Accustomed as they were to the death processes, the physicians in attendance were held motionless by the dramatic circumstances. Gus Molnar reacted first, hand moving towards the adrenalin syringe.

“No!” cried Dai op Owen, stepping forward, his hand outstretched “He wants to die. He doesn’t want to win the wager.”

“My God,” cried one of the physicians, pointing to the screen. “Look at the Goosegg. It’s gone wild. The mind’s still alive … No. Consciousness has gone. But God, look at the graph.”

“Let him go. He wants to go,” Daffyd op Owen was saying.

Molnar looked first towards Henry whose face was expressionless, then at the other physicians staring at the monitor readings.

“That means the brain’s dead, doesn’t it?” asked LEO Commissioner Mailer, pointing to the Goosegg graph now scribing straight lifeless lines.

Two of the medical men nodded.

“Then he’s dead,” said Mailer, glancing towards the Governor who nodded accord. “I’d say you won the bet, Darrow.”
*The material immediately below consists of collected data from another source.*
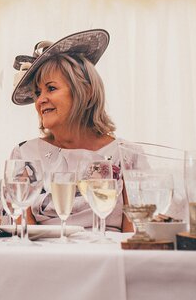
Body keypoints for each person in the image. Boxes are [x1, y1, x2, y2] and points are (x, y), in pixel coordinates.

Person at [8, 29, 132, 232]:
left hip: (108, 260)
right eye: (37, 92)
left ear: (86, 91)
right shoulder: (24, 155)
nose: (40, 100)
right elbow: (19, 237)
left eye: (51, 88)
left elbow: (137, 240)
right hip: (44, 261)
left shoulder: (126, 155)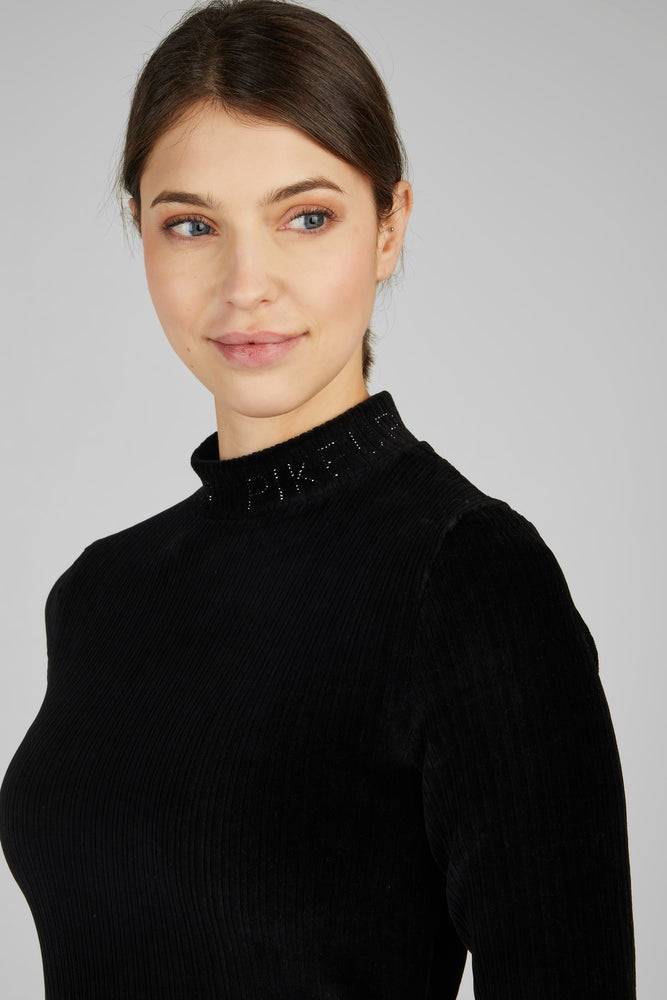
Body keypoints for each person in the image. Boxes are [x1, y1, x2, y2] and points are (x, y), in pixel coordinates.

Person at [0, 1, 636, 997]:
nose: (246, 285)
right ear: (141, 231)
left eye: (306, 217)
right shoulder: (99, 592)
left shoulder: (469, 576)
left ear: (389, 227)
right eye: (192, 224)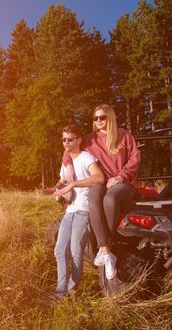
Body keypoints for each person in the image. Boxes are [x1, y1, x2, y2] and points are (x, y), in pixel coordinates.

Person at [61, 104, 139, 280]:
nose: (98, 121)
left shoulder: (124, 135)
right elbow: (69, 148)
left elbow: (134, 160)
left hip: (122, 182)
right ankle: (106, 252)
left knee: (110, 199)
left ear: (110, 117)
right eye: (95, 118)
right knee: (94, 200)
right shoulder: (89, 139)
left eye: (102, 117)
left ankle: (105, 244)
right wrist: (68, 165)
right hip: (101, 181)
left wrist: (120, 177)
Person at [43, 124, 104, 298]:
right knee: (60, 250)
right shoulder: (66, 161)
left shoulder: (86, 157)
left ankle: (71, 289)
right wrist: (52, 188)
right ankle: (61, 291)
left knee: (76, 251)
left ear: (78, 140)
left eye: (70, 139)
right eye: (63, 139)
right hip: (69, 211)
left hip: (83, 210)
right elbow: (62, 180)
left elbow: (99, 178)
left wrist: (75, 184)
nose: (66, 142)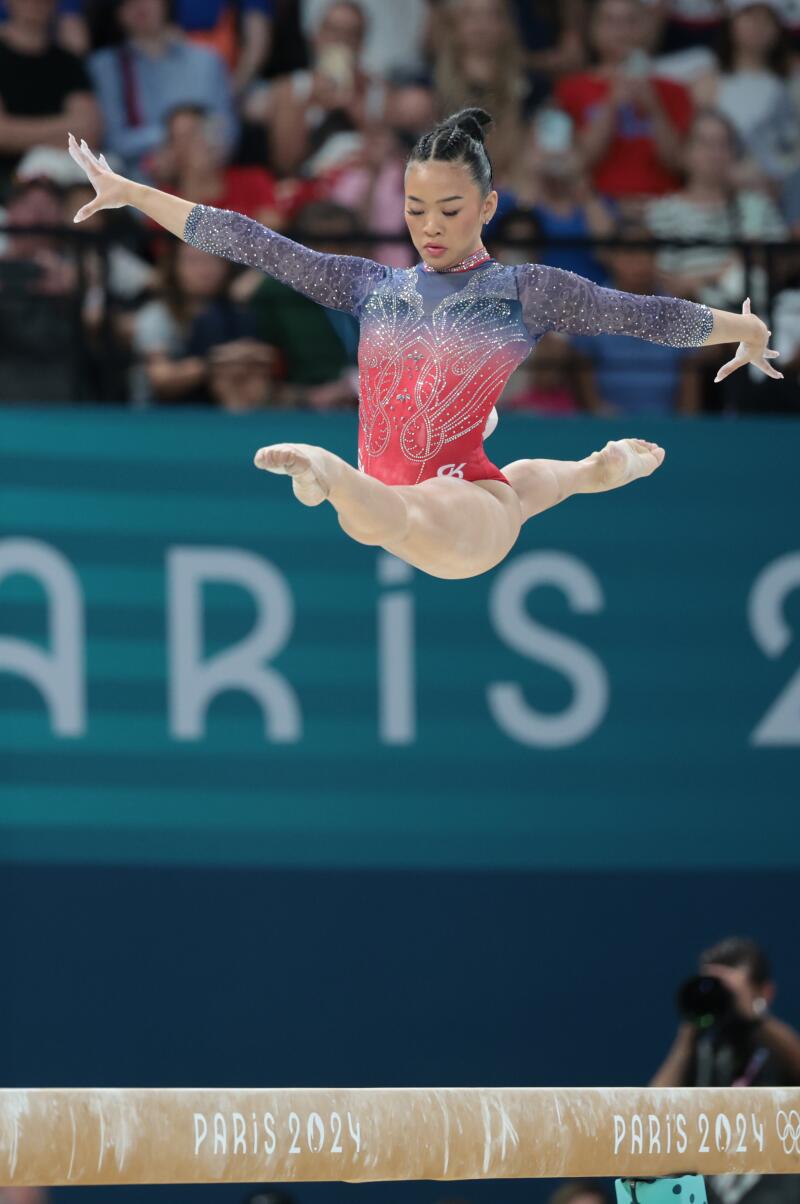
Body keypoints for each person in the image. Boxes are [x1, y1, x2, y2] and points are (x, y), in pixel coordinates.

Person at [67, 107, 783, 581]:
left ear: (488, 207)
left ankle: (332, 474)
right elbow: (252, 241)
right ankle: (595, 471)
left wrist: (742, 328)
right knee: (498, 491)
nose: (429, 227)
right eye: (414, 210)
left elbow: (642, 315)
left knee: (410, 514)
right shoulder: (369, 287)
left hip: (458, 512)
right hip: (419, 495)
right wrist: (136, 194)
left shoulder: (525, 293)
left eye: (449, 209)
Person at [651, 937, 800, 1204]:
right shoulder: (701, 1056)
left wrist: (754, 1016)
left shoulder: (778, 1051)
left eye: (727, 989)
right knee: (649, 1182)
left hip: (777, 1194)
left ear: (764, 992)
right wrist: (687, 1036)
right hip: (715, 1194)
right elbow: (647, 1115)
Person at [555, 0, 694, 209]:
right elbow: (579, 161)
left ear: (646, 28)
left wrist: (654, 107)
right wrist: (611, 103)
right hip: (598, 207)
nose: (621, 31)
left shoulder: (674, 90)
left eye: (631, 21)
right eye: (610, 21)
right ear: (593, 29)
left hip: (662, 207)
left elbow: (679, 164)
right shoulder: (571, 89)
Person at [88, 0, 238, 182]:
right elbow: (111, 141)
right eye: (126, 2)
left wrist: (186, 148)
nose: (139, 5)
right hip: (139, 184)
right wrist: (171, 141)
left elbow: (228, 132)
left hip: (207, 176)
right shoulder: (105, 66)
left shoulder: (207, 60)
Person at [0, 0, 100, 198]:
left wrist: (18, 132)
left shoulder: (68, 62)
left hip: (64, 181)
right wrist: (65, 129)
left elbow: (90, 130)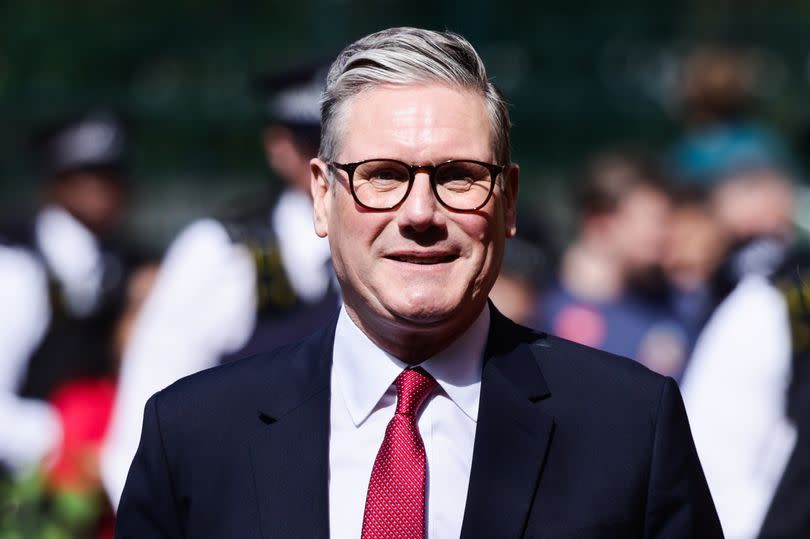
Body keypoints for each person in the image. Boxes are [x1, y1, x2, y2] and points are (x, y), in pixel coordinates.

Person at [115, 27, 722, 538]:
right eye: (382, 175)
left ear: (508, 201)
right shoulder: (193, 437)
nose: (420, 213)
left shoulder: (628, 426)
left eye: (458, 176)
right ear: (322, 197)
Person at [99, 61, 338, 507]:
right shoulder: (220, 253)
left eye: (345, 143)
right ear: (280, 147)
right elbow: (144, 424)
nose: (330, 161)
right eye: (316, 142)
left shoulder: (409, 247)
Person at [0, 110, 141, 474]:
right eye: (85, 177)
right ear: (55, 184)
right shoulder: (18, 270)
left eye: (111, 177)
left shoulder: (131, 266)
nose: (102, 191)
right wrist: (67, 439)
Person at [535, 151, 690, 380]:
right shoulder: (538, 310)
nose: (664, 234)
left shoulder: (679, 305)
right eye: (654, 219)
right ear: (602, 222)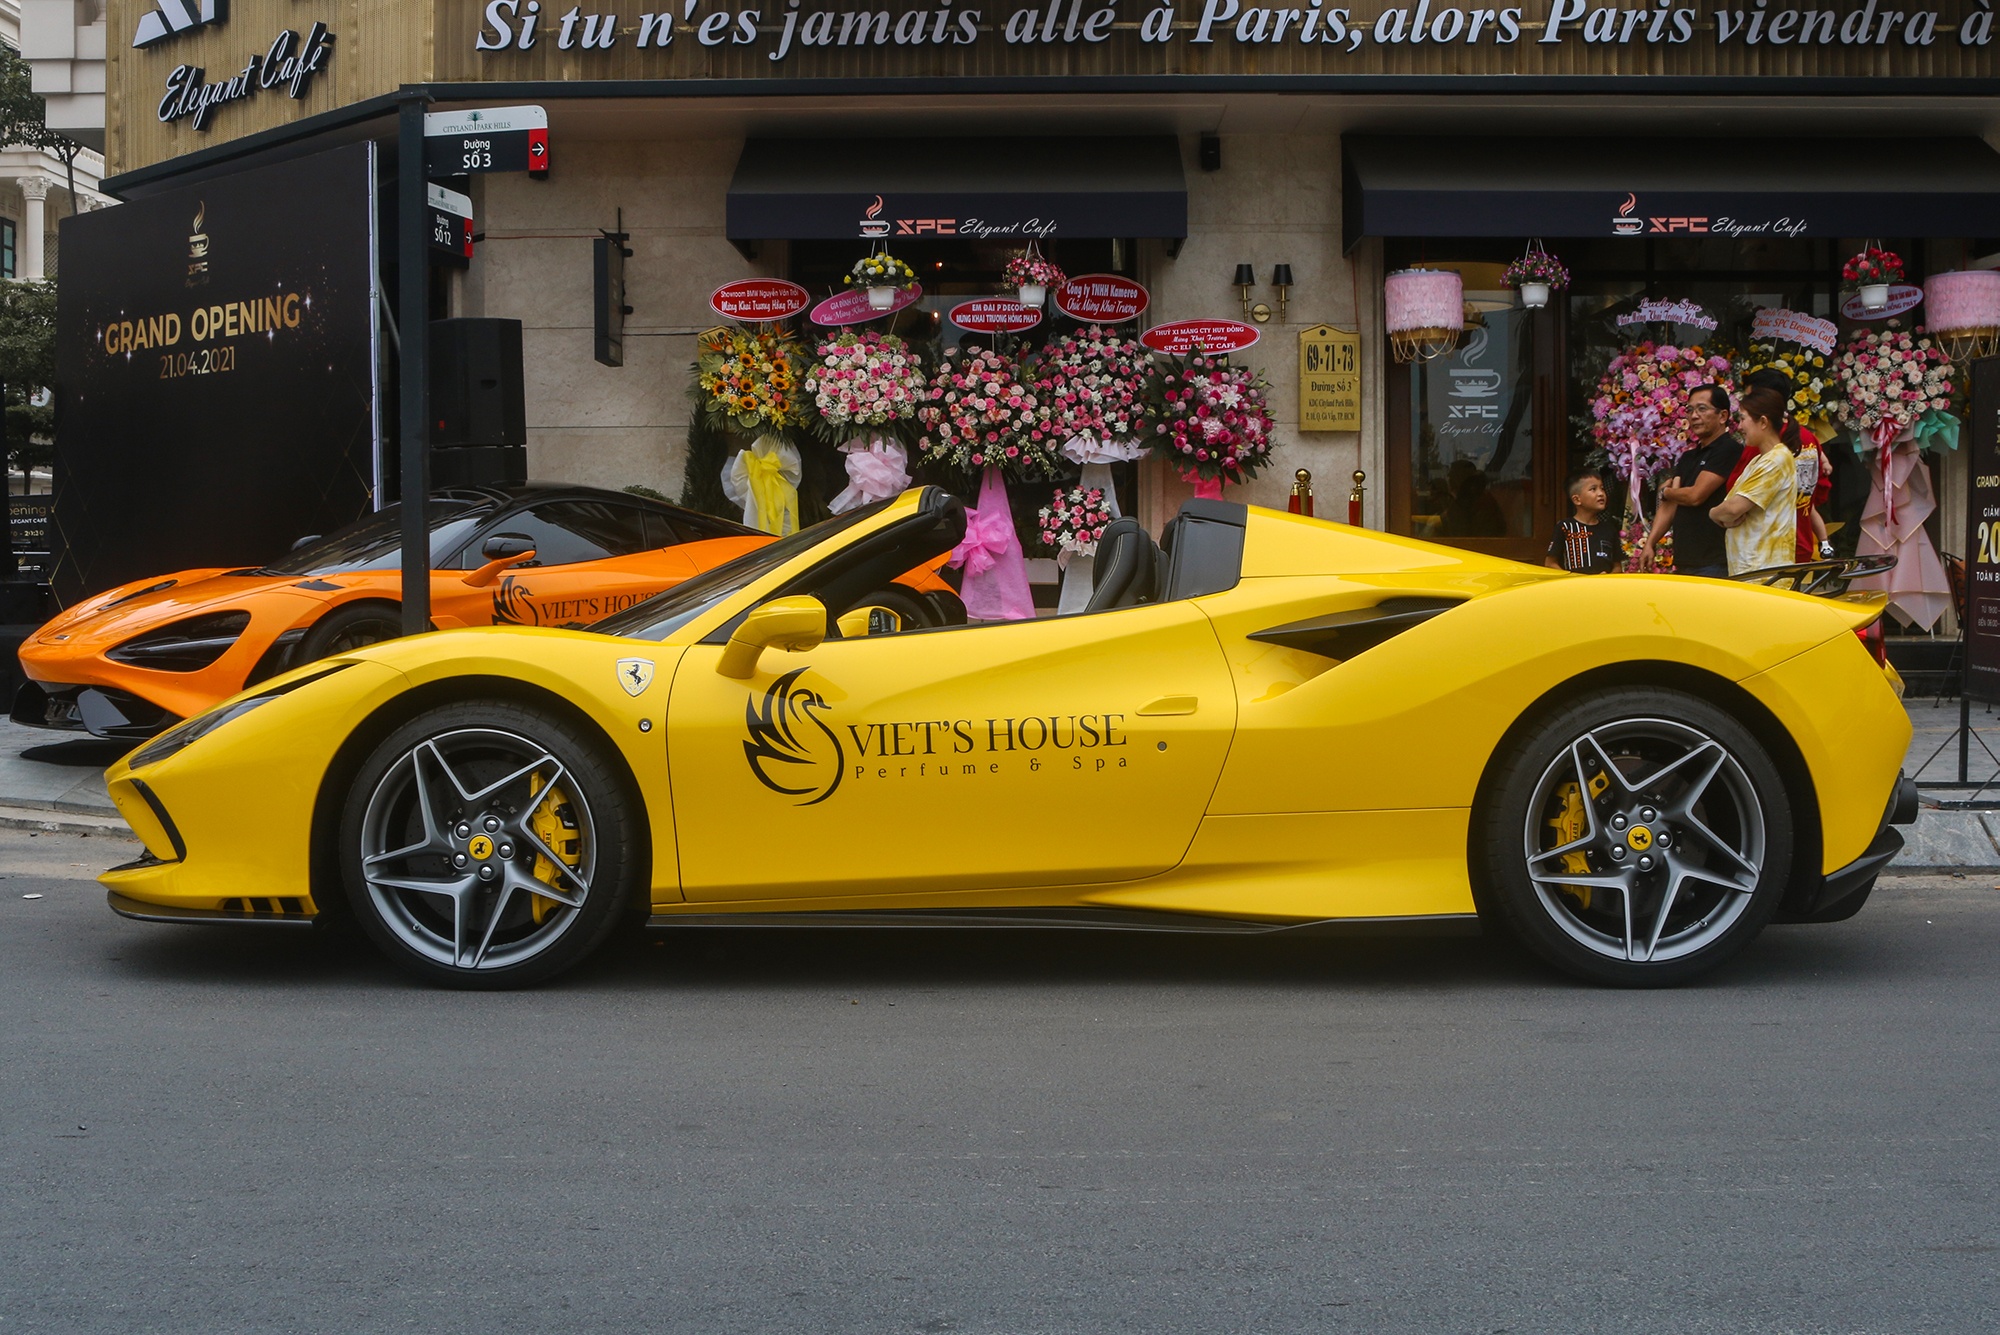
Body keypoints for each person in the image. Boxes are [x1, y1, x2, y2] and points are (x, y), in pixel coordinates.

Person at [1641, 383, 1740, 578]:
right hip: (1685, 559)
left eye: (1702, 409)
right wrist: (1650, 543)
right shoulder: (1688, 457)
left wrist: (1666, 492)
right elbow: (1669, 507)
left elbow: (1695, 496)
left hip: (1715, 561)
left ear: (1723, 416)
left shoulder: (1729, 449)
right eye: (1690, 410)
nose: (1694, 416)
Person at [1740, 367, 1834, 562]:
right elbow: (1818, 493)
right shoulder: (1808, 437)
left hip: (1768, 550)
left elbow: (1738, 495)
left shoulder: (1762, 442)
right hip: (1800, 543)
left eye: (1750, 398)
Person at [1709, 386, 1799, 575]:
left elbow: (1733, 508)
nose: (1739, 427)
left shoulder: (1777, 459)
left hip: (1764, 574)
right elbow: (1728, 509)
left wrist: (1714, 514)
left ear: (1763, 422)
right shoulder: (1760, 460)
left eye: (1743, 419)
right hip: (1751, 571)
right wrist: (1719, 513)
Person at [1545, 470, 1622, 573]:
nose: (1601, 493)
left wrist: (1607, 578)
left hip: (1603, 587)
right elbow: (1550, 563)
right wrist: (1573, 578)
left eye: (1602, 488)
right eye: (1593, 489)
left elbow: (1617, 566)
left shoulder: (1609, 529)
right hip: (1574, 587)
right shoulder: (1565, 527)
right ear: (1577, 500)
“The wager said ‘minute’, I trust, not second?” asked one of the Senators.

“He shouldn’t’ve excited himself like that,” a doctor muttered. “This party was a mistake. Of course we weren’t consulted on that. But it set up circumstances which would obviously result in overstimulation, certain death for a man in Henner’s condition.”

“Or, there’s the voodoo element in this,” another physician said without rancor. “Tell a victim often enough that he’ll be dead at such and such a time and the subconscious takes over and kills the man.”

“Not in this instance,” said Gus Molnar, loudly and belligerently. “And there’s ample medical substantiation,
including your own remarks” he added, pointing at the voodoo adherent, “that the stimulation provided by the original bet kept George Henner alive long past his own medical men’s estimate. The bet did not cause his death, it caused his life.”

No one ventured to refute that statement.

“I believe,” spoke up one of the attorneys present, “that the autopsy was to be performed immediately?”

As if on cue, two men appeared from the hallway, wheeling a stretcher. Silently they approached, their passage unimpeded as guests stepped aside hastily. The body was laid on the stretcher in silence. But, as the men took their positions to leave, Molly broke from Henry’s embrace. With gentle fingers, she closed the dead man’s eyes. The tears streamed down her face as she kissed George on the forehead. The stretcher glided out of the room. No one spoke until the last sound of footsteps in the hall was gone.

“Mr. Darrow,” said the attorney, his voice sounding abnormally loud after the requiem silence, “I was enjoined by Mr. Henner to make a few announcements at this time usually reserved until several days hence. I was to tell you that this was one wager he didn’t wish to win and hoped he wouldn’t: no matter what indication he gave to the contrary. He said that you were sportsman enough, Mr. Darrow, to appreciate the fact that he had to try to win.” The attorney turned to the physician who had brought up the voodoo insinuation. “He also ordered me to counteract any attempt to bring charges resulting from a misinterpretation of today’s sad occasion. He empowered me to say that he had implicit trust in the integrity of all members of the Parapsychic Center. We,” and he gestured towards his colleagues, “are to be the executors of Mr. Henner’s estate, the bulk of which, excluding a few behests and excluding these grounds now the irrevocable property of the North American Center for Parapsychic Talents, is to go into a Trust Fund, providing legal assistance to anyone registered with the Center who may be
imprisoned or charged with damages or lawsuits following the professional use of their Talent, until such time as specific laws are promulgated to give the Talents professional immunity.” The lawyer gave Henry a wry grin. “He said, and I quote, ‘If you ride a winged horse, you’d better have a wide net when you fall. And that takes money!’